Parker was about to turn to leave, but suddenly his intuition was screaming at him, sending alarm bells in his head as it told him to put his guard up.

He jumped back towards the door, raising his needle dagger and readied for an attack.

His magic shield was still up, so he would just have to land a few stabs before it could be broken. The magic dagger would do the rest.

Finally he saw something.

“The ceiling.” his eyes squinted.

A large round pair of white eyes gazed at him, both of them the size of fists, attached to a triangle bug-shaped head. Some long black hair began to drape down, pulled by the pouring rain.

Parker gazed back, waiting for it to make a move.

The two hunters were locked in a stare, sizing each other up.

After a moment, the head suddenly raised back up into the ceiling, its hair following and disappearing just as quickly.

Only the pouring rain filled the silence.

It was gone.

“Smart.” Parker thought, seeing that it decided not to challenge him, disappearing into the darkness and rain.

To survive the den sector, one had to be brutally aggressive when it was required, but smart enough to know when to flee, and that creature was both, making it many times more dangerous.

Parker left the drained corpse and returned to the street, following Kai’s tracks again.

After traveling through different alleys and streets for a while, Parker was surprised at how the kid made it this far without dying.

More than a few times he had to dash past some prying eyes in random buildings that were monitoring the streets below.
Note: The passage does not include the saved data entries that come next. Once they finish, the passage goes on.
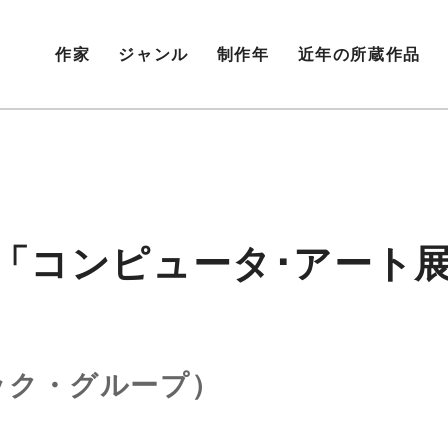
作家
ジャンル
制作年
近年の所蔵作品
re (b) 「コンピュータ･
ック・グループ）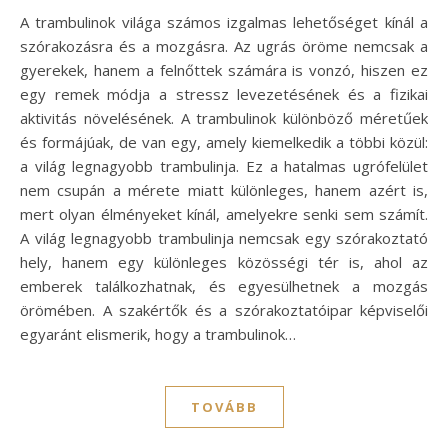
A trambulinok világa számos izgalmas lehetőséget kínál a
szórakozásra és a mozgásra. Az ugrás öröme nemcsak a
gyerekek, hanem a felnőttek számára is vonzó, hiszen ez
egy remek módja a stressz levezetésének és a fizikai
aktivitás növelésének. A trambulinok különböző méretűek
és formájúak, de van egy, amely kiemelkedik a többi közül:
a világ legnagyobb trambulinja. Ez a hatalmas ugrófelület
nem csupán a mérete miatt különleges, hanem azért is,
mert olyan élményeket kínál, amelyekre senki sem számít.
A világ legnagyobb trambulinja nemcsak egy szórakoztató
hely, hanem egy különleges közösségi tér is, ahol az
emberek találkozhatnak, és egyesülhetnek a mozgás
örömében. A szakértők és a szórakoztatóipar képviselői
egyaránt elismerik, hogy a trambulinok…
TOVÁBB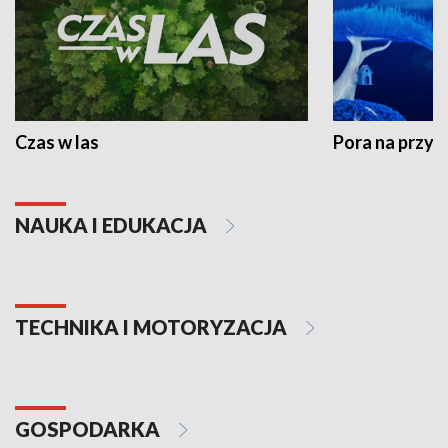
Czas w las
Pora na przyr
NAUKA I EDUKACJA
TECHNIKA I MOTORYZACJA
GOSPODARKA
He kept the seeing sphere facing backwards at all times to check his tail - and it had seen a few things so far.

Something had followed him through a few alleys - but something else had followed it, and it was slayed before Parker had to do anything about it. The predator became the prey.

It only made Parker more vigilant and tense.

“All the vile things come out at night. Especially with no people around.” he pursed his lips, cursing the chilling rain.

Yet Parker kept his mind focused on the prize.

“This will be worth the gold.” he kept telling himself.

Soon, he entered the shadow of the bridge; following Kai’s foot-prints as it led directly underneath it.

“Huh. Probably the worst place he could possibly choose… other than the sewers anyway.” Parker shivered, thinking about the mist walkers lurking below.

Following the shoe-prints under the bridge, he noticed they led straight back out again.

“Ah, he’s learning?” he raised a brow.

Parker didn’t actually know there were flesh-plaque rats living in the trash piles under the bridge, but he knew it would be a place where there would be, comparatively, a lot of foot traffic as it was a natural thoroughfare - and meeting anyone in the den sector would never be a peaceful affair, while there were no shoe-prints of the rats as they were simply too small.

Before Parker or the flesh-plaque covered rock rats could learn of each other's existence, he had already left again.

The shoe-prints Kai left behind were getting brighter, meaning he was catching up.

“Can’t be too much further behind him now…” he thought with a cunning smile.